Aboca è infatti una grande azienda agricola che conta oltre 800 dipendenti e un fatturato previsto per il 2015 di circa 120 milioni di euro (180 milioni di euro previsti nel 2016) e che ottiene dall'agricoltura biologica i complessi molecolari vegetali per il settore farmaceutico in cui opera attraverso processi di trasformazione ad elevata tecnologia.
A supporto delle crescite previste il Gruppo prevede investimenti per adeguamenti produttivi per oltre 40 milioni di euro nei prossimi tre anni, tutti concentrati nello sviluppo del sito produttivo di Pistrino di Citerna in Valtiberina.
Di pari passo si pone il problema di adeguare la produzione agricola per continuare a garantire la qualità delle materie prime e ciò comporta la necessità di poter pianificare l'espansione delle coltivazioni in aree di produzione agricola difese dall'inquinamento esterno sia dell'aria che delle acque e in zone dove il substrato dei suoli abbia un equilibrio di microflora e microfauna tali da assicurare il perfetto metabolismo delle sostanze vegetali in coltivazione.
Queste particolari esigenze pedologiche possono essere soddisfatte solo se le singole unità di coltivazione si estendono per almeno 100 ettari al fine che possano essere difese da inquinanti esterni.
La possibilità di ampliamento, nel territorio valtiberino, non è possibile date le limitate aree territoriali disponibili per l'agricoltura biologica. Nasce da qui l'intenzione di incrementare lo spostamento delle coltivazioni sia in Valdichiana sia in altre parti del mondo.
La ricerca di questi nuovi terreni si sviluppa su due indirizzi.

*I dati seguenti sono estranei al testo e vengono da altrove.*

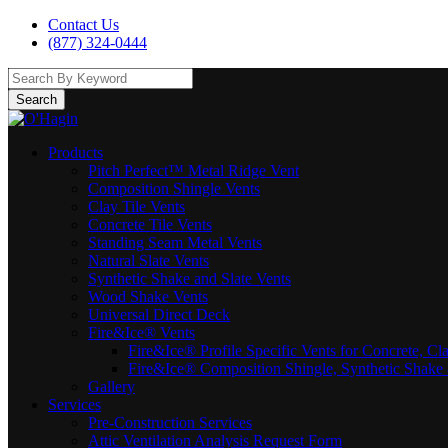
Contact Us
(877) 324-0444
Search
Products
Pitch Perfect™ Metal Ridge Vent
Composition Shingle Vents
Clay Tile Vents
Concrete Tile Vents
Standing Seam Metal Vents
Natural Slate Vents
Synthetic Shake and Slate Vents
Wood Shake Vents
Universal Direct Deck
Fire&Ice® Vents
Fire&Ice® Profile Specific Vents for Concrete, Cl
Fire&Ice® Composition Shingle, Synthetic Shake 
Gallery
Services
Pre-Construction Services
Attic Ventilation Analysis Request Form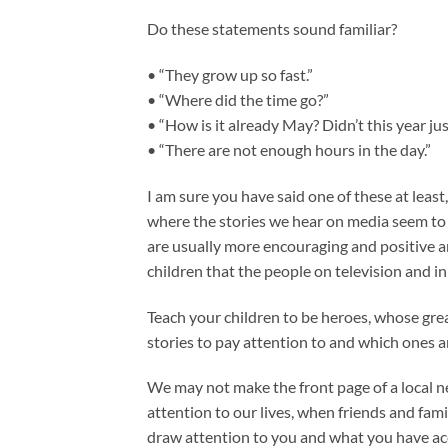
Do these statements sound familiar?
• “They grow up so fast.”
• “Where did the time go?”
• “How is it already May? Didn’t this year jus
• “There are not enough hours in the day.”
I am sure you have said one of these at least, 
where the stories we hear on media seem to 
are usually more encouraging and positive 
children that the people on television and i
Teach your children to be heroes, whose grea
stories to pay attention to and which ones a
We may not make the front page of a local 
attention to our lives, when friends and famil
draw attention to you and what you have acc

Da una parte riuscire a coltivare su grandi superfici con tecniche di agricoltura avanzata, dall'altra riuscire a utilizzare terreni non contaminati da OGM né da inquinanti chimici. Queste sono due esigenze contrapposte, ovvero trovare terreni non inquinati e disporre di manodopera specializzata di cui l'agricoltura biologica necessita, ed è proprio questo quello che Aboca sta cercando di fare.
L'intento dell'azienda è infatti di eliminare l'impatto chimico nell'agricoltura italiana perché questa è la prima leva per il successo economico di questa attività nel mondo.
Il successo internazionale che l'Italia sta avendo con le sue produzioni biologiche lo stanno dimostrando.